= Social movement organization =

Organized component of a social movement

A social movement organization (SMO) is an organized component of a social movement.

SMOs are generally seen as the components of a social movement. The movement's goals can be much more narrow, or much broader, than the SMOs' goals.

==Description==

The term SMO entered literature through the work of Mayer N. Zald and Roberta Ash (Zald, Mayer N. and Roberta Ash, Social Movement Organizations: Growth, Decay and Change. Social Forces 44:327-341, 1966).
In social movement theory, a social movement organization is an organized component of a social movement (SM). An SMO is usually only a part of a particular social movement; in other words, a specific social movement is usually composed of many social movement organizations – formal organizations that share the movement's goals. Social movement organizations usually have coordinating roles in social movements, but do not actually employ or direct most of the participants, who are part of a wider social movement community. Social movement organizations carry out the tasks that are necessary for any social movement to survive and to be successful.

==Examples==

The civil rights movement was a social movement composed of specific social movement organizations such as the Student Nonviolent Coordinating Committee (SNCC), the Congress of Racial Equality (CORE), and the National Association for the Advancement of Colored People (NAACP). These are just three SMOs amongst the hundreds of organizations that helped shape the civil rights movement.
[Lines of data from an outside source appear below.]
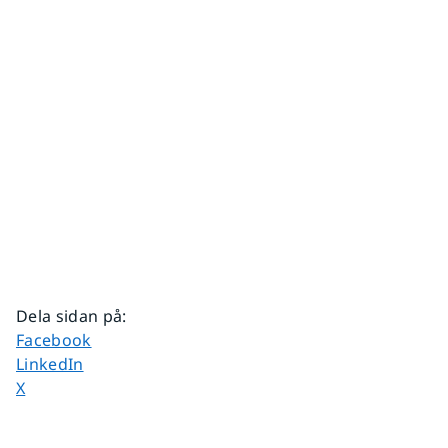
Dela sidan på
:
Dela sidan på
Facebook
Dela sidan på
LinkedIn
Dela sidan på
X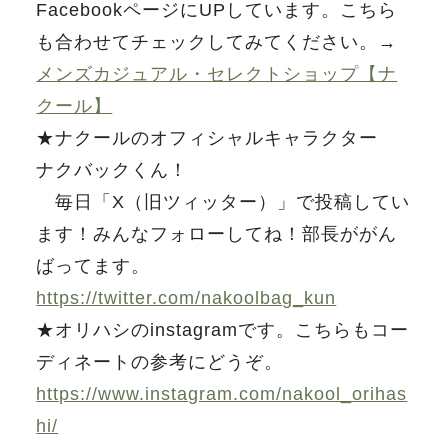
FacebookページにUPしています。こちら
も合わせてチェックしてみてください。→
メンズカジュアル・セレクトショップ【ナ
クール】
★ナクールのオフィシャルキャラクター
ナクバックくん！
毎日「X（旧ツィッター）」で投稿してい
ます！みんなフォローしてね！部長ががん
ばってます。
https://twitter.com/nakoolbag_kun
★オリハシのinstagramです。こちらもコー
ディネートの参考にどうぞ。
https://www.instagram.com/nakool_orihas
hi/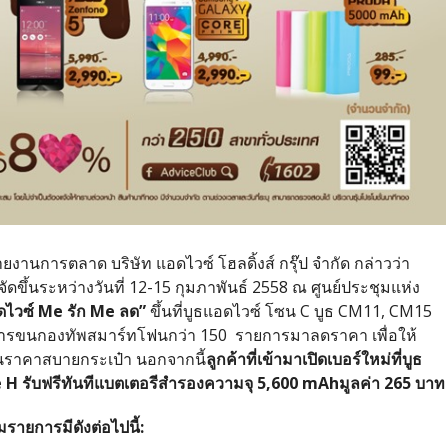
ยงานการตลาด บริษัท แอดไวซ์ โฮลดิ้งส์ กรุ๊ป จำกัด กล่าวว่า
ัดขึ้นระหว่างวันที่ 12-15 กุมภาพันธ์ 2558 ณ ศูนย์ประชุมแห่ง
ดไวซ์ Me รัก Me ลด”
ขึ้นที่บูธแอดไวซ์ โซน C บูธ CM11, CM15
มีการขนกองทัพสมาร์ทโฟนกว่า 150 รายการมาลดราคา เพื่อให้
ในราคาสบายกระเป๋า นอกจากนี้
ลูกค้าที่เข้ามาเปิดเบอร์ใหม่ที่บูธ
H รับฟรีทันทีแบตเตอรีสำรองความจุ 5,600 mAhมูลค่า 265 บาท
มรายการมีดังต่อไปนี้
:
Similarly we can consider Veganism, where organizations such as People for the Ethical Treatment of Animals (PETA) advocate for vegan lifestyles along with its other aims. But PETA is not the only group to advocate for vegan diets and lifestyles; there are numerous other groups actively engaged toward this end. Thus, the social movement is the general push toward veganism (an effort with numerous motivations) and PETA is only a single SMO working within the broader social movement.

The peace movement is composed of many groups that want peace – groups that classify as SMOs such as Peace Action (SANE/FREEZE), Fellowship of Reconciliation and others. The Ku Klux Klan is yet another SMO – part of the white supremacist movement. Al-Qaeda, acting as a coordinating body for a large number of loosely connected anti-American organizations and individuals, is another example of a social movement organization.

==Social Movement Industry (SMI)==

An organizational equivalent of a particular social movement – a collection of all SMOs focused on a given field – is known as a Social Movement Industry (SMI). Social Movement Industries are similar to social movements in scope but are seen as having more structure. Social movement industries can be combined into one Social Movement Sector in the society.